Trinta Navios
Italo Gurgel
Dimas Macedo confessa com
sincero fervor: ser escritor é uma necessidade que o impede de “morrer a cada
momento”. Há mais de 40 anos, esse estro vital o tem levado a lançar ao mar da
literatura dezenas de embarcações de longo curso, que hoje transitam pelas caudalosas
correntes da poesia, da crônica, do conto, do memorialismo, do ensaio
literário.
Trinta Navios – glorioso lançamento da
Sarau das Letras (2021) – agrega-se agora a essa frota tão diversificada quanto
transbordante de talento e sensibilidade. Permeados por crônicas e entrevistas,
afloram aqui ensaios de variada cepa, que penetram a trama de um abrangente rosário
de leituras, extraindo a essência profunda de cada texto.

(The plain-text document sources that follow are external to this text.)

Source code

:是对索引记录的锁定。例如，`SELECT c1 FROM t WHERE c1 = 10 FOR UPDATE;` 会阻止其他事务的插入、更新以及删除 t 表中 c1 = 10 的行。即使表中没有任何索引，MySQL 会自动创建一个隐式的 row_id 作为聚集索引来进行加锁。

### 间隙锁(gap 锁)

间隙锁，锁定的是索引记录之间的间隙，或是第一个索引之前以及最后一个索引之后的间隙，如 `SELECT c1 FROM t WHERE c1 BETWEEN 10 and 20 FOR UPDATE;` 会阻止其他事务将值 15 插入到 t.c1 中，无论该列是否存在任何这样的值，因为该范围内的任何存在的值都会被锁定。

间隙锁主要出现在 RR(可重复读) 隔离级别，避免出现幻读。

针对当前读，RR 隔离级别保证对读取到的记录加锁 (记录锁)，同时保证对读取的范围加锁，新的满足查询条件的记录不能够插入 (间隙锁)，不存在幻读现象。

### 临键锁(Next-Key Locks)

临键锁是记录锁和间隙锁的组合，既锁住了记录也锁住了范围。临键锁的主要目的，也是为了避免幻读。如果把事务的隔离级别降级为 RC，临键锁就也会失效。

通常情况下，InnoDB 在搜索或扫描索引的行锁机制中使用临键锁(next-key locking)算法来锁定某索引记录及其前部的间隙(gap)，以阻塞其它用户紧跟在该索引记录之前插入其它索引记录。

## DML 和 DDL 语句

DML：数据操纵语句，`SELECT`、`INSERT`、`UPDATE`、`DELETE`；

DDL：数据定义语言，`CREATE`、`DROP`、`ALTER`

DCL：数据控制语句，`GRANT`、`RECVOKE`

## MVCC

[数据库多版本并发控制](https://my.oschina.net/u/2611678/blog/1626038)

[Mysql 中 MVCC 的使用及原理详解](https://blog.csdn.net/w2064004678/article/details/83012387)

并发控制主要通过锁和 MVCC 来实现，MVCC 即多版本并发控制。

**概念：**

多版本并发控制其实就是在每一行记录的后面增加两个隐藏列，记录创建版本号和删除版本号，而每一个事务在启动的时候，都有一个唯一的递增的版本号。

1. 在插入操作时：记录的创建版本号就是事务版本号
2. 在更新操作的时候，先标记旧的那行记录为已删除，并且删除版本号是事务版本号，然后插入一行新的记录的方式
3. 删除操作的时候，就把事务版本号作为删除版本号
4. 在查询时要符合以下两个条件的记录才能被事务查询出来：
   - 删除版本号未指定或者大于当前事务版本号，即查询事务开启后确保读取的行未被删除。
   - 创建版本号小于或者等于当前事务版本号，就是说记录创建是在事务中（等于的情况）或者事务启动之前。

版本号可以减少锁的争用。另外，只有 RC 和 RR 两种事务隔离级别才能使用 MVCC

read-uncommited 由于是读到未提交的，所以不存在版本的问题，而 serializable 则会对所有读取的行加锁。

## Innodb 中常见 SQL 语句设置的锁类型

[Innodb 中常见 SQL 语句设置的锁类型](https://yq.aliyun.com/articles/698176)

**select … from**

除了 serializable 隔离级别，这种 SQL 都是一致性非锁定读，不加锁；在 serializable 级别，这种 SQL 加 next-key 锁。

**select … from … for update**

Ao final, não são apenas os autores perquiridos que se revelam aos
nossos olhos, traduzidos em suas emoções e recursos estilísticos. Dimas também
se descortina em cada análise, impregnando os ensaios com toda a riqueza de sua
verve poética: “...colaram em minha língua o sêmen de uma ostra e untaram meus
dedos de mel e porcelana”, revela.
O livro reúne anotações sobre personagens e obras que transitaram pelo
universo particular do autor e lhe instigaram as emoções. De Sânzio Azevedo a
Clauder Arcanjo, de Nilto Maciel ao Padre Antônio Tomás, de Eduardo Fontes a
Jáder de Carvalho, são muitos os que inspiraram as observações críticas
assentadas nos Trinta Navios. Aqui se ouvem os acordes da poesia popular
nordestina, ali se auscultam as nuances de um novo gênero de escrita que vem lá
do Sul.
Quando descortina os meandros da própria alma, Dimas se revela através
de uma prosa poética cheia de reminiscências e delírios. Repassando as dobras
do passado, ele se vê “sozinho, menino entre mangueiras a ler um livro de luz
quando não se tinha um livro impresso pela frente”. Mais tarde direciona seus
passos “em busca da solidão e do silêncio”, aspirando à resignação, pensando em
se “recolher em uma concha e flutuar nas águas”.
“Esse tempo que se
desenrola em torno de mim é miserável”, assegura com a convicção de quem
carrega “lembranças terríveis”. Nada lhe ensinaram “que valesse a pena”. E daí?
Afinal, “a felicidade é uma eterna nuvem passageira”.
Dimas é esse poeta
que explora a eternidade do efêmero. É o que se deixa impregnar pelo mais puro
sentimento de renúncia. É o que se recolhe, sempre que pode, às lembranças de
sua Lavras da Mangabeira, o mágico recanto onde o Salgado fez florir a mais
luminosa plêiade que o Ceará já concebeu. É dali que eles partem, os Trinta Navios.
Lépidos, levantam âncoras, enfunam as velas, dobram a primeira curva do rio e descem
apressados a correnteza rumo aos sete mares.